Most employers are covered under the PUMP Act. The only exception is those with fewer than 50 employees and who can show that compliance with the Act would cause an undue hardship. As under the Americans With Disabilities Act, proving an undue hardship is a heavy burden.  The employer must prove the requirements cause “significant difficulty or expense” considering the size, nature, financial resources, and structure of the employer’s business.


An employee who notifies an employer of a lack of adequate accommodations may file suit after 10 calendar days of noncompliance. However, an employee may immediately file a lawsuit if an employer discharges the employee for her accommodations request or indicates its intention to not comply with the PUMP Act. The PUMP Act provides the same remedies available for other FLSA violations, including back wages, double damages for willful violations, and attorneys’ fees.

Best Practices

Consider whether a new policy or revisions to existing policies are needed to ensure employees are aware of both the options for nursing mothers and the prohibition against discrimination and retaliation against nursing mothers.

Further, cases under the 2010 Break Time for Nursing Mothers Act suggest some best practices for employers.
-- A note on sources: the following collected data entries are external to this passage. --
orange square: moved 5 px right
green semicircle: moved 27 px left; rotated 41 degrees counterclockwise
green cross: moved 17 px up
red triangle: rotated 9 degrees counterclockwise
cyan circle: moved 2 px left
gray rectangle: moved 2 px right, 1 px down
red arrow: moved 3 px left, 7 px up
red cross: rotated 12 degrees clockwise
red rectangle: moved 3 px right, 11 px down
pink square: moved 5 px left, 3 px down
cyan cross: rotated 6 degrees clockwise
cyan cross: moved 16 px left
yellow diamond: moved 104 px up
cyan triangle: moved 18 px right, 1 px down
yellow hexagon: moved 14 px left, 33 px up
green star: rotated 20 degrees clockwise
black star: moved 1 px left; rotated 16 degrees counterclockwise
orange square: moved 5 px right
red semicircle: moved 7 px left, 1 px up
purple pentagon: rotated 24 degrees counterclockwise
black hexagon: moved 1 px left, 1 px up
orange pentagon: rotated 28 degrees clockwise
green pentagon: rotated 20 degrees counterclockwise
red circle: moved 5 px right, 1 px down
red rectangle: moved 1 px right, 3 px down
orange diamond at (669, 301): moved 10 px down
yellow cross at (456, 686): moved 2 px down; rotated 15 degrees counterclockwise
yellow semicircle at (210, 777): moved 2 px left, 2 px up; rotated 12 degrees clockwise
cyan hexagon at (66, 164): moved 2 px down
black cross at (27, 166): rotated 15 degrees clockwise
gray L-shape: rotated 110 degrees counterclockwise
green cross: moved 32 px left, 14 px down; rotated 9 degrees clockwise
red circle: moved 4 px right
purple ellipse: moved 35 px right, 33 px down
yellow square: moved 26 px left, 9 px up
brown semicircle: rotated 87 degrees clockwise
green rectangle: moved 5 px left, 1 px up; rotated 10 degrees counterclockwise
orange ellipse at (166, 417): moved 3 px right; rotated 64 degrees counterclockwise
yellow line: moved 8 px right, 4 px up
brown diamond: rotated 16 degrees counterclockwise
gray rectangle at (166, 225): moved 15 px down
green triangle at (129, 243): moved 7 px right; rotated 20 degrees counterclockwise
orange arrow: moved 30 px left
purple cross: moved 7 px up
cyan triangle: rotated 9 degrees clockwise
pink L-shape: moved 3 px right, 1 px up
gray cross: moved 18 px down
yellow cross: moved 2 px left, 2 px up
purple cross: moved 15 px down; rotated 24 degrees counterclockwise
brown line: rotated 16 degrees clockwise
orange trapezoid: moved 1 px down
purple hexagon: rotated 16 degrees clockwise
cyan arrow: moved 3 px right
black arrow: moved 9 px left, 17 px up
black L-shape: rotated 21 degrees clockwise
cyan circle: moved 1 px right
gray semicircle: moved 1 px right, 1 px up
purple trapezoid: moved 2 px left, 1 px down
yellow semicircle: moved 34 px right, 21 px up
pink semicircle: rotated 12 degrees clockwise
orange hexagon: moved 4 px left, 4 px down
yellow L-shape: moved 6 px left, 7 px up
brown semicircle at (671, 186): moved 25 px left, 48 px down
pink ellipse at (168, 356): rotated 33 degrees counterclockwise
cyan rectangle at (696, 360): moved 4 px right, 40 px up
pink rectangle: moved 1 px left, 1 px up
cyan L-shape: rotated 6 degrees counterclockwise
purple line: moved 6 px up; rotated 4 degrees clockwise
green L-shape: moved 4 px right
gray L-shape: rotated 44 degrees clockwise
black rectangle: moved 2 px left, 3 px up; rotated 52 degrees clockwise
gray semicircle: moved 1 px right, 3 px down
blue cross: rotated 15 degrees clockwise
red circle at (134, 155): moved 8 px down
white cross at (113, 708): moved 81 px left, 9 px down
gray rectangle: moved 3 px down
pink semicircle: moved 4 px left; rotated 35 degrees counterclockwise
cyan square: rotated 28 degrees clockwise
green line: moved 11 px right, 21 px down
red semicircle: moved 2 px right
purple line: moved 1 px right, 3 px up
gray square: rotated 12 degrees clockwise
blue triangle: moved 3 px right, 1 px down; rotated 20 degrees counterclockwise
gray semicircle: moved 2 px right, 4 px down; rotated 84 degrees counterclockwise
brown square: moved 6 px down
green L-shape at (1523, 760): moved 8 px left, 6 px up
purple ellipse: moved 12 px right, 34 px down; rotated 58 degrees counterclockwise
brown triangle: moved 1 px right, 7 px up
  • Ensure there are no written or unwritten policies or practices that deny an employee any privileges because of breastfeeding. For example, in 2016 a female apprentice welder sued her employer because it disallowed her to work while breastfeeding, despite testing showing the welding shop was safe for lactating women. Even after allowing her to work, she was not given the same training opportunities as men in the same program. A court determined that she brought credible gender and pregnancy discrimination claims against her employer.
  • Ensure an employee who is pumping is not terminated, denied assignments, or denied promotions due to lactation. For example, a nurse requested reasonable accommodations to pump after returning to work from her maternity leave. Her supervisor used that opportunity to terminate her, claiming she was unable to keep up with the demands of her position.
  • Ensure an employee is not subject to sexual harassment due to lactation. For example, a female employee brought a case against her employer in 2016 after requesting an appropriate space to pump from her employer. The employer provided a lactation space with walls so thin that male coworkers could hear the female employee pumping, and the female employee could hear her male coworkers making comments about her lactation breaks and referencing her breasts. The female employee sued, and the court determined that her claims for discrimination were credible.